Newswise — After Dorothy Johnson's grandson, Lamar Keitt, was in a serious automobile accident that left him in a coma for a week with punctured lungs and broken legs, hips and a jaw, she wanted to help with his treatment. That meant Keitt and his mother would need to move to Texas — quickly, while a coveted space in the program was available. And that required money.

Johnson, 65, and retired from the Veterans Administration Center in Dayton, applied for a loan but didn't qualify. She could have turned to a payday lender, which provides single-payment, short-term loans, usually ranging from $100 to $500. But according to a 2000 survey by the Consumer Federation of America, the annual percentage rate on a $100, 14-day loan from a payday lender ranges from 195 percent to 1,092 percent.

Instead, Johnson turned to Day Air Credit Union and received a Salary Advance Loan, a new program developed by the University of Dayton with three Dayton-area credit unions — Wright-Patt Credit Union, Day Air Credit Union and CODE Credit Union — as an alternative to the potential negative financial impact of payday lenders on consumers.

"In our area, these cash advance places are all over the place, and people get loaded up with debt," said Scott Rutherford, president of CODE Credit Union. "They run themselves so tight financially that when there's an unforeseen event, they have no cash available."

Millions of Americans — estimates range from 11 million to 30 million — use these payday advance, or check-cashing, lenders. However, critics allege such lenders lead to unmanageable debt for many of their borrowers, most of whom are low- to moderate-income Americans.

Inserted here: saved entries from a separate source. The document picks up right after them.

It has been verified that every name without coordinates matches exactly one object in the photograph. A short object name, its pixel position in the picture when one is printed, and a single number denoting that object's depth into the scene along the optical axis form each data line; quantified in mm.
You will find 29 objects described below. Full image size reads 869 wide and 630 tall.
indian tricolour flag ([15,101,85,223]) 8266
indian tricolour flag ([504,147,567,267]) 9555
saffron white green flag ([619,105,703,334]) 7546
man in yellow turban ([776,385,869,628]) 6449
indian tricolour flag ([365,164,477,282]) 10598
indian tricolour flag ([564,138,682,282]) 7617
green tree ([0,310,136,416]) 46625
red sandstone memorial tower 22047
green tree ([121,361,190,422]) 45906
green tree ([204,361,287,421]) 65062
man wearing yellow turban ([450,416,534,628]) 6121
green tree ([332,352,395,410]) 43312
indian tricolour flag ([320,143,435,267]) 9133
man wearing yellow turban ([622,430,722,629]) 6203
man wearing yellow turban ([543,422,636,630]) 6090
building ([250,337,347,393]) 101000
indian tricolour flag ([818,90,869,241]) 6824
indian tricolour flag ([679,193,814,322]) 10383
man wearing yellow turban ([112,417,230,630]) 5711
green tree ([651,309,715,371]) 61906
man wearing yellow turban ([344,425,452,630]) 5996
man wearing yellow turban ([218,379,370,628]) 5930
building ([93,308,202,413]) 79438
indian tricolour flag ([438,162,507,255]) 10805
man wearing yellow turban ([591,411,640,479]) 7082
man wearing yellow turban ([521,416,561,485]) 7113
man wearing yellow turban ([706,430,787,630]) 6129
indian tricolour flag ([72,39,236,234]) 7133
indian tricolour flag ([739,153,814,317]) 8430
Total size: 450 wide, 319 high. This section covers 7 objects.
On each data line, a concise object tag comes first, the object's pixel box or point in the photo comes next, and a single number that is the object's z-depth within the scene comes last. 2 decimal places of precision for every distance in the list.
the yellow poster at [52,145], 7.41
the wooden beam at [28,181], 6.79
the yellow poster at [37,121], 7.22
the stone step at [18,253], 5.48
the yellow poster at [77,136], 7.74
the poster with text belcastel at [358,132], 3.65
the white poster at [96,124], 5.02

Under the Salary Advance Loan Program, credit unions offer members loans with a $250 initial credit limit, which can be raised to $500 with a strong repayment history. There is a $35 annual fee to participate, and the interest rate for the loans is 18 percent with a 30-day repayment term. All loans must be paid in full before a borrower can receive another loan.

"A lot of people just can't believe there's an alternative that's so much less expensive than the payday lenders," said Bill Burke, president and CEO of Day Air Credit Union. "This program really is targeted at people who have a good repayment history but are living paycheck to paycheck, which I think is a fairly large number of people."

The impetus for the program came a few years ago when Brother Victor Forlani, S.M., management lecturer in UD's School of Business Administration, was working with Dean Lovelace of UD's Raymond L. Fitz, S.M., Center for Leadership in Community and Dayton City Commissioner on similar problems with predatory lending. Forlani held a meeting with credit union executives to see what might be done to address what he and Lovelace saw as the growing problem of people falling into debt due in part to payday loans. UD students researched possible solutions and, together with the credit unions, came up with a pilot program. Wright-Patt Credit Union launched the program about a year and a half ago.

Doug Fecher, president and CEO of Wright-Patt Credit Union, said approximately 2,000 members have taken salary advance loans. "Members seem to love them," he said. "They pay a fee of $35 per year, where they might pay that much every month at a payday lender."

Because the loans are short-term, a credit union may earn less than $2 on a salary advance loan — perhaps not enough to even cover administrative costs, said Dave Shoup, director of research and information for the Ohio Credit Union League.

Yet Fecher said Wright-Patt Credit Union is covering its costs incurred from the program, and participating credit unions are currently meeting with other credit unions to inform them about the program and attempt to bring them on board.

Besides, profitability is not what motivated the University and credit unions to develop the Salary Advance Loan Program. It combines UD's Catholic, Marianist tradition of community service with the credit unions' mission to help working people save money and manage their finances.

"This helps fulfill part of our mission," Rutherford said. "We feel like we're doing people a service, and we felt by offering members a product to get them off the payday lender cycle. This is exactly what a credit union should be doing. "¦ My dream is that, if all credit unions in Dayton offered this program, there might not be any reason for anybody to go to a payday lender."

Forlani and the credit unions hope to further reduce that cycle by expanding the program to include financial counseling for members who use the Salary Advance Loan Program.

"To just give people 200 bucks is not going to do them any good in the long run," Forlani said. "We want to empower them to manage their finances."

They'd also like to see the program expand throughout the state — and beyond — a goal Shoup said may be possible if the credit unions show it's successful.

For Forlani, that success extends beyond the credit unions and into the communities they serve. "The more you have people who are financially stable, the better off we all are," he said. "We hope to put some lenders on notice that we're going to be out there fighting you — that charging an excessive interest rate is wrong."